LOCALUT: Harnessing Capacity-Computation Tradeoffs for LUT-Based Inference in DRAM-PIM

Abstract

Lookup tables (LUTs) have recently gained attention as an alternative compute mechanism that maps input operands to precomputed results, eliminating the need for arithmetic logic. LUTs not only reduce logic complexity, but also naturally support diverse numerical precisions without requiring separate circuits for each bitwidth-an increasingly important feature in quantized DNNs. This creates a favorable tradeoff in PIM: memory capacity can be used in place of logic to increase computational throughput, aligning well with DRAM-PIM architectures that offer high bandwidth and easily available memory but limited logic density.
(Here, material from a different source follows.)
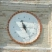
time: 11:24
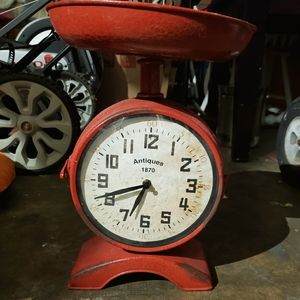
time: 6:41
In this work, we explore this capacity-computation tradeoff in LUT-based PIM designs, where memory capacity is traded for performance by packing multiple MAC operations into a single LUT lookup. Building on this insight, we propose LOCALUT, a PIM-based design for efficient low-bit quantized DNN inference using operation-packed LUTs. First, we observe that these LUTs contain extensive redundancy and introduce LUT canonicalization, which eliminates duplicate entries to reduce LUT size. Second, we propose reordering LUT, a lightweight auxiliary LUT that remaps weight vectors to their canonical form required by LUT canonicalization with a simple LUT lookup. Third, we propose LUT slice streaming, a novel execution strategy that exploits the DRAM-buffer hierarchy by streaming only relevant LUT columns into the buffer and reusing them across multiple weight vectors. Evaluated on a real system based on UPMEM devices, we demonstrate a geometric mean speedup of 1.82x across various numeric precisions and DNN models. We believe LOCALUT opens a path toward scalable, low-logic PIM designs tailored for LUT-based DNN inference. Our implementation of LOCALUT is available at https://github.com/AIS-SNU/LoCaLUT.

Paper Structure

This paper contains 47 sections, 6 equations, 21 figures.

Figures (21)

  • Figure 1: DRAM-PIM architecture abstraction. Conventionally, bank-level PIM architectures involve local buffers and processing units near each DRAM bank.
  • Figure 2: Operation-packed LUT with packing degree $p=3$.
  • Figure 3: Baseline LUT-based approaches to perform matrix multiplications in DRAM-PIM. (a) Placing LUTs in DRAM. (b) Placing LUTs in the SRAM buffer. (c) Comparison results of the baseline approaches.
  • Figure 4: LUT Canonicalization with the execution flow within a PIM architecture. (a) LUT canonicalization eliminates the redundant entries included in an operation-packed LUT. (b) To access the canonical LUT, the weight needs to be reordered.
  • Figure 5: Illustration of Reordering LUT design. (a) Index reordering is replaced with a single reordering LUT lookup. (b) Execution flow with reordering LUT and canonical LUT while processing GEMM.